= Beginning of Section =

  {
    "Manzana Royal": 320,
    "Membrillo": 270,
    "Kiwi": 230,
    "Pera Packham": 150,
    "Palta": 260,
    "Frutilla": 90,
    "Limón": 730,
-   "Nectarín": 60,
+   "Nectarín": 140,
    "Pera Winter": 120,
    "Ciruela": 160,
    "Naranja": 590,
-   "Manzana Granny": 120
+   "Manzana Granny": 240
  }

= End of Section =
= Beginning of Section =

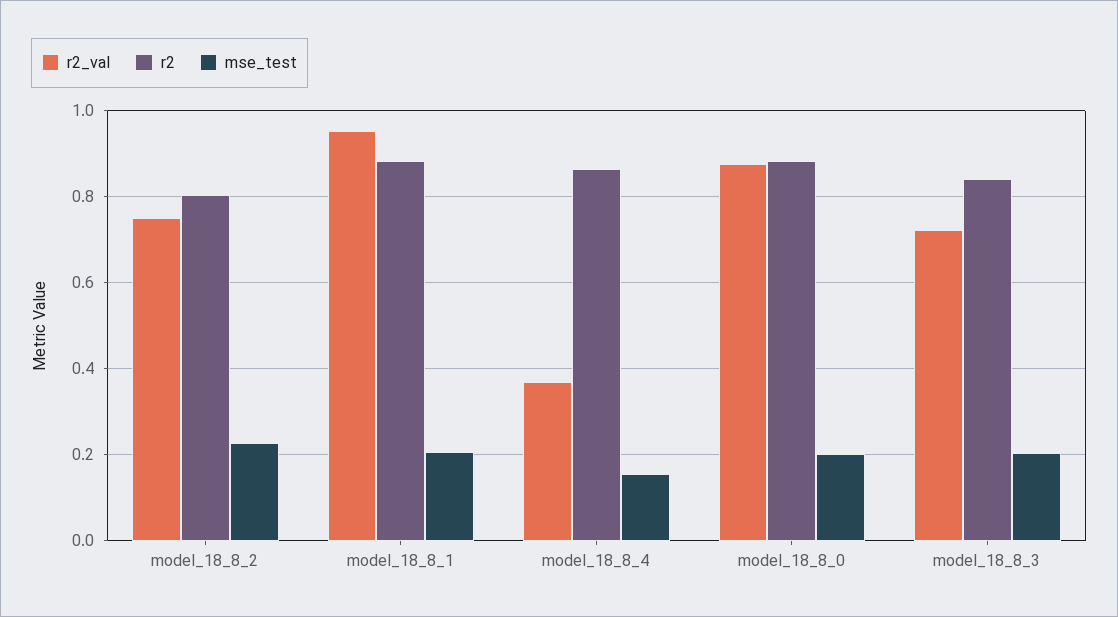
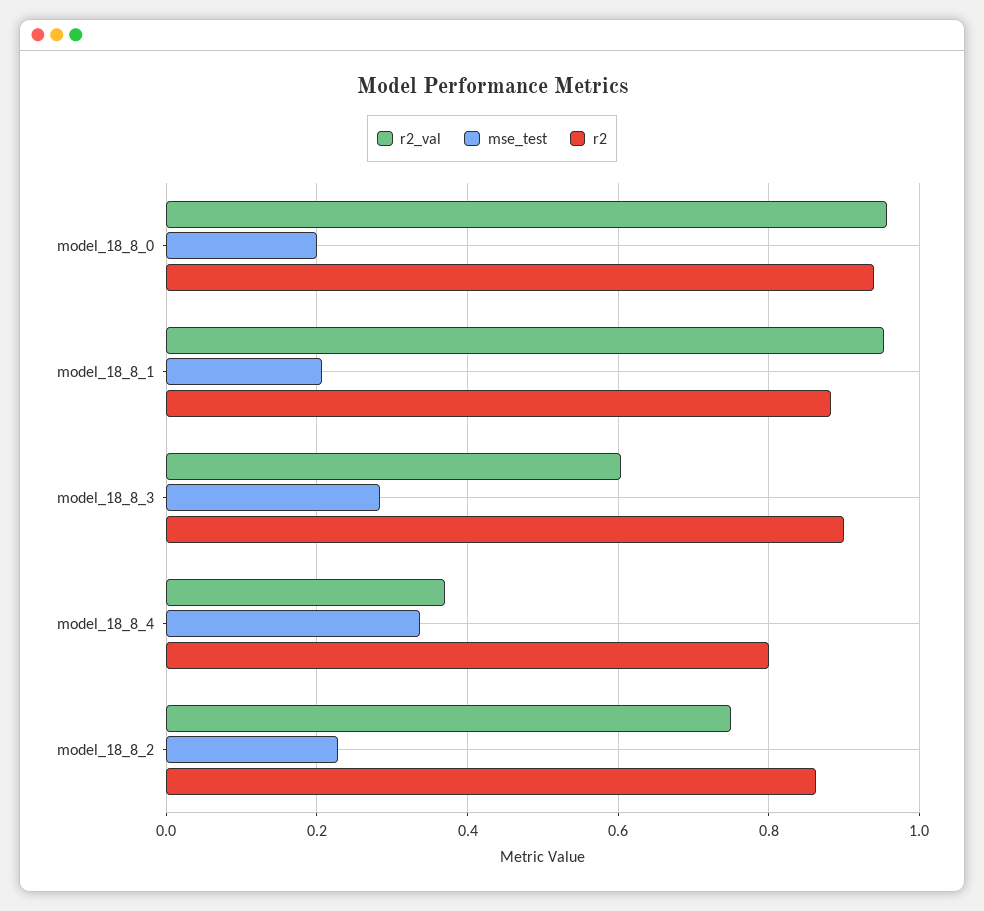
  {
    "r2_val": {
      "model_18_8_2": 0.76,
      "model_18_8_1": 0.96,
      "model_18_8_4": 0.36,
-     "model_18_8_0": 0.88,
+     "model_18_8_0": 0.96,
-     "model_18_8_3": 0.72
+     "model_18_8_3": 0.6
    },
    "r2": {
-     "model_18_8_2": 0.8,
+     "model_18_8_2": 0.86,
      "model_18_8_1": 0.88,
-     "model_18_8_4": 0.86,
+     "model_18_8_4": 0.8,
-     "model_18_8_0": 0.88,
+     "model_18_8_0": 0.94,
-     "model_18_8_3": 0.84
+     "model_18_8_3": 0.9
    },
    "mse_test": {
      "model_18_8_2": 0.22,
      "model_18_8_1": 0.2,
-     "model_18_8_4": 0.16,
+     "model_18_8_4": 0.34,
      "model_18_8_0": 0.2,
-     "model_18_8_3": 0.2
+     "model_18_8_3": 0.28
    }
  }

= End of Section =
= Beginning of Section =

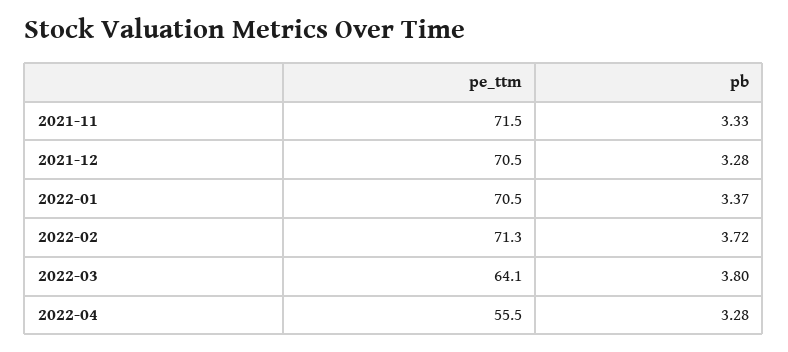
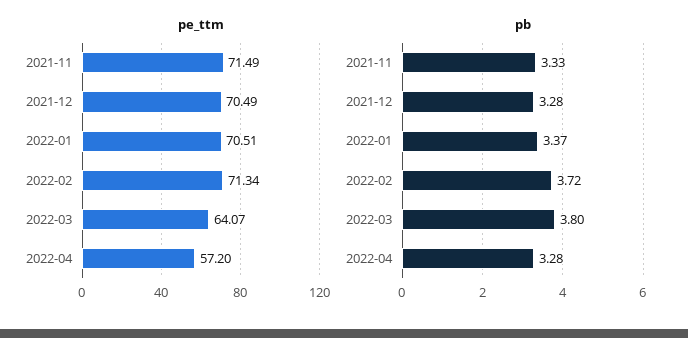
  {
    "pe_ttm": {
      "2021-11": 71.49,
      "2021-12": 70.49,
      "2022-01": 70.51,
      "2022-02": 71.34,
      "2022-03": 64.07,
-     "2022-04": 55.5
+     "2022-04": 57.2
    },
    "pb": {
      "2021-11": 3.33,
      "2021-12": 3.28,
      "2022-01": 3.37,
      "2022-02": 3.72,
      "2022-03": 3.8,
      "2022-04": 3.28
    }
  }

= End of Section =

* **To-do item**
Which of the lines in the material above contain "Granny"? Copy each one out.

* **Answer space**
-   "Manzana Granny": 120
+   "Manzana Granny": 240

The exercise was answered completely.